The Debussy is one of those arrangements from the Vienna society for new music.  What this endeavour marks is the development of music to a point where two-piano or four-handed arrangements such as, say, Brahms produced for tryouts no longer sufficed to give a similitude of the real thing.  The harmonium replaces the missing orchestral masses to glue everything together.  I was totally captivated and wafted away to the warm pagan south – a cultural rather than an actual concept given that we live in a deeper and warmer south here even in a rainy summer.

The Tchaikovsky has one indisputably great and very famous movement, the second – which I enjoyed despite the elderly lady two seats to my left who spent most of it trying to unwrap her coughdrop rapper.  P has a love-hate relationship with Tchaikovsky and thought the last movement the weakest, as (she claims) is often the case with him.  I’m not sure which movements she had in mind for that.  Apart from the second movement, I thought the first movement the strongest.  It is marked Moderato e semplice.  The players realised the semplice aspect so placidly as to render the rhythmic figure quite cryptic (to me at least) for some time.

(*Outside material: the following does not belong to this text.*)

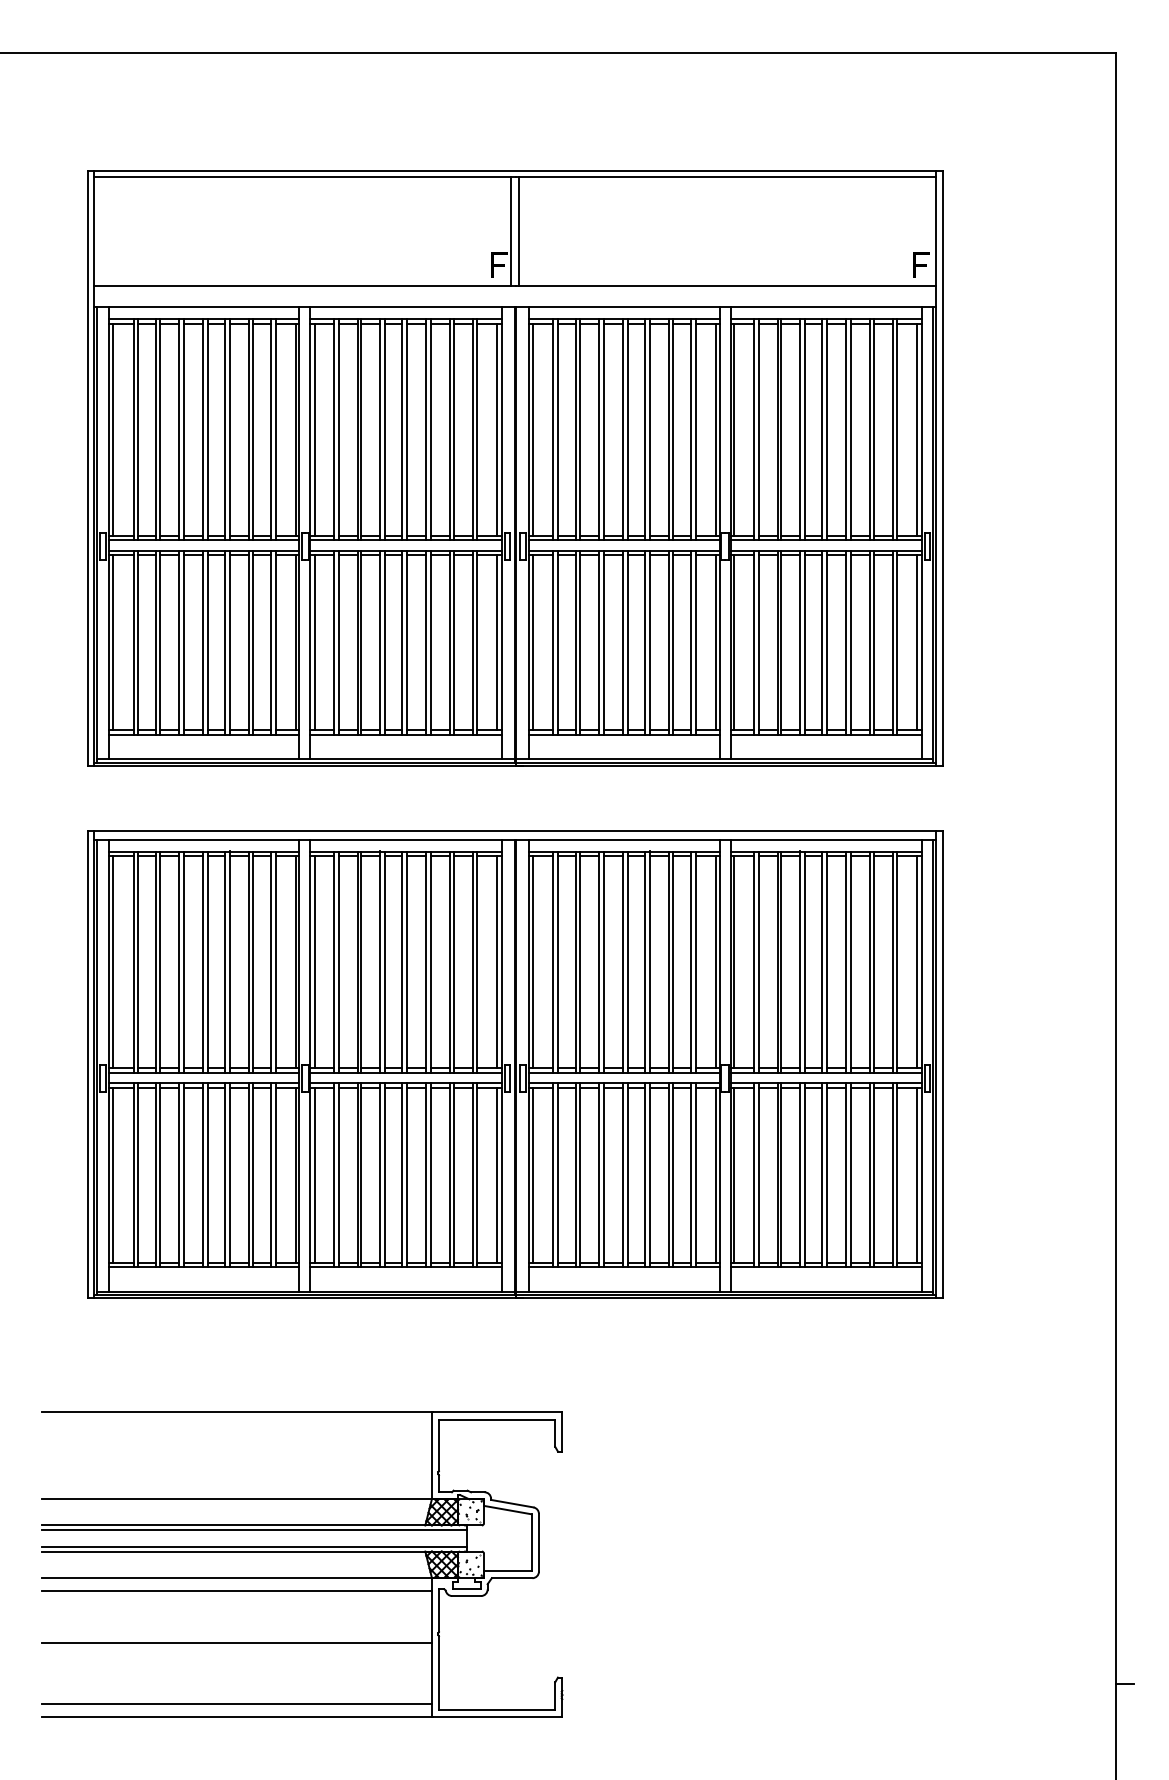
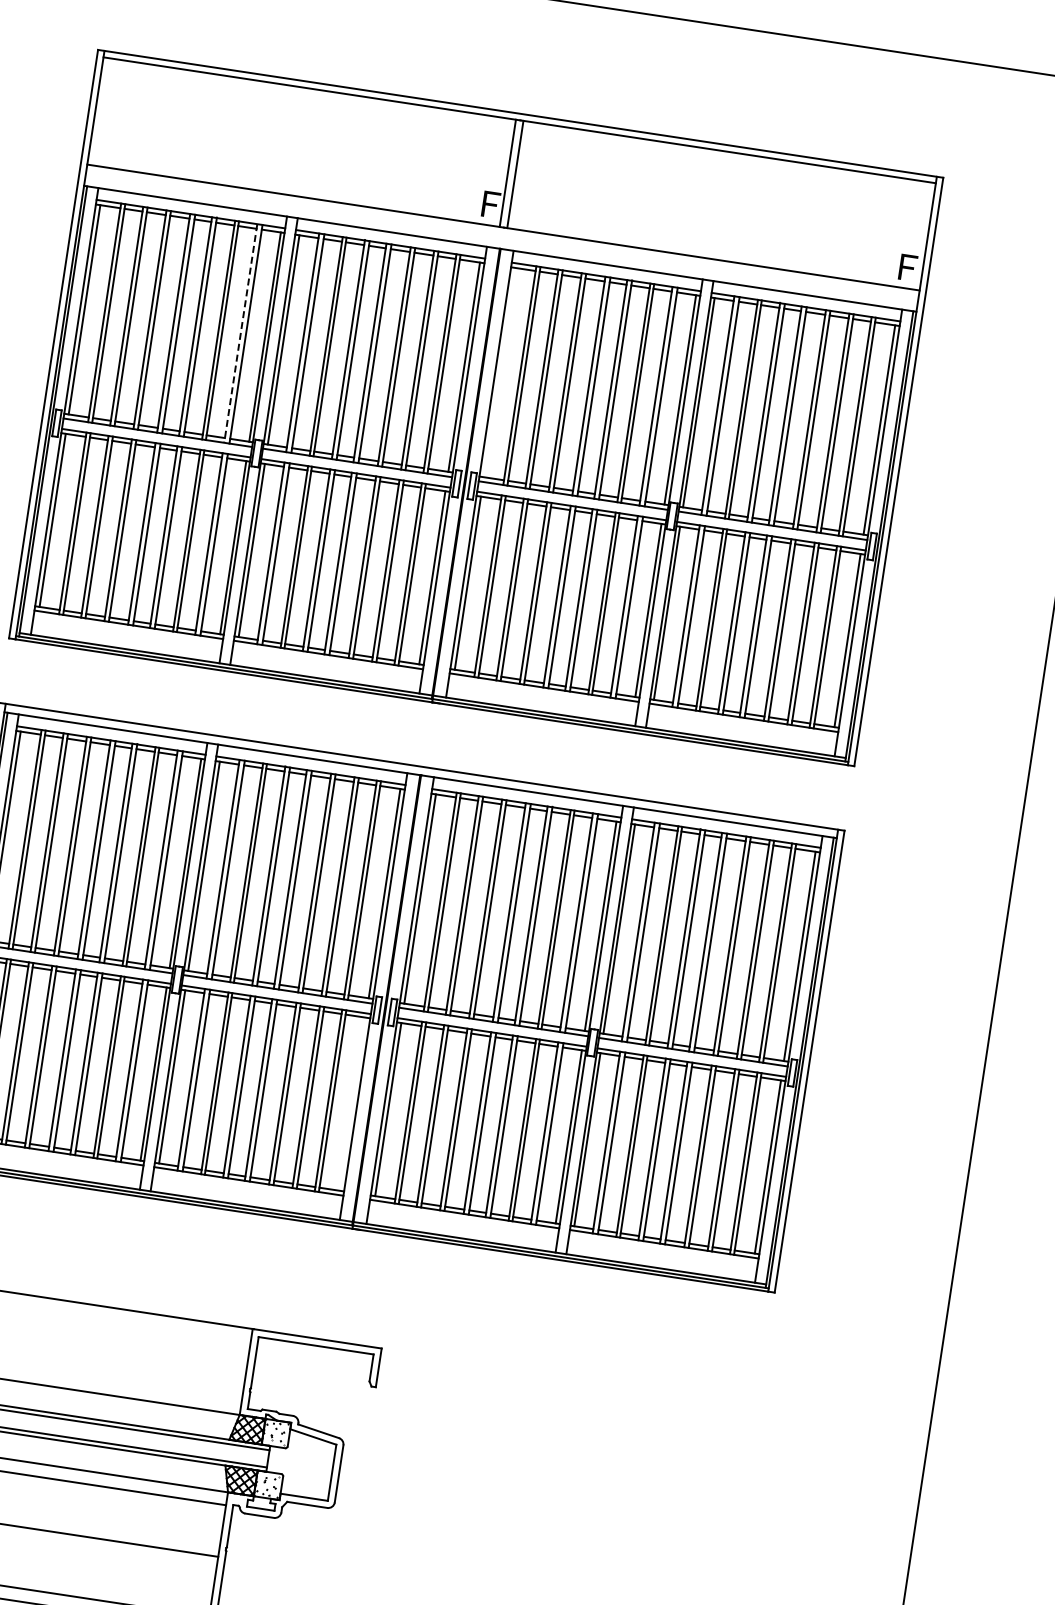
line: (271, 429) -> (241, 333), solid -> dashed
line: (533, 429) -> (500, 372), removed
line: (497, 1174) -> (353, 1103), removed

P and I always exchange musical gossip.  I learnt a bit more about the mysterious demise of the Wollongong Symphony Orchestra, and also that I had missed a concert which P’s husband claimed as being one of the four best he had heard in his life (apparently it was one of the best three until he stretched things to include the Berlin Phil) – a concert led by French oboist François Leleux in the SSO’s Mozart in the City series.

P was disappointed with OA’s Magic Flute but loved Figaro.  We wondered why it was taking so long to appoint another principal cello to the SSO.  We talked about how it can be that a player we like is not accepted by other players of the same instrument because they make “the wrong sound.”  Catherine McKinnon, the AE’s clarinetist, is such a player in both P’s and my experience of comments from other clarinetists.  P had heard a flautist with the LPO whom she liked more than other flautists and who she therefore wondered might fall into the same category so far as other flautists are concerned.

P also told me a good story.  She and her family spent Xmas and shortly after in Melbourne.  One day at Williamstown her son, T, was walking along the footpath, as boys of his age do, texting, when he literally bumped into the Prime Minister.  In retrospect he had registered that there was an area of the curb being kept clear and a number of people he now realises were bodyguards (quite casually dressed) were in the vicinity.  What must have happened is that the car pulled up and the PM stepped out and headed straight to the shop where she was about to have her nails done or whatever.  After they bumped into each other, and this is the bit I rather like, the PM extended her hand and presumably in a slightly humorous way introduced herself: “Julia”  to which T naturally responded ” [T].”

Earlier in the week, D and I drove north of Newcastle for Sq/x‘s funeral.  It was held in a church where S*s parents have worshiped for many years.  The present minister read a tribute written by them and S*’s sister.

S* himself ceased attending church at an early age.  When he reached the requisite age the minister at the time asked S* whether he intended to attend the church youth group, which was held on Friday nights.  S* replied that he couldn’t possibly come, as “that is the night I watch The Two Ronnies.”

The minister also recounted a story dating from S*’s last day of year 6, when awards were to be presented.  S* had been school captain and dux.   His mother asked if he would like corn beef in his sandwiches that day.  S* replied:

“Do not profane this day with talk of corned meats.”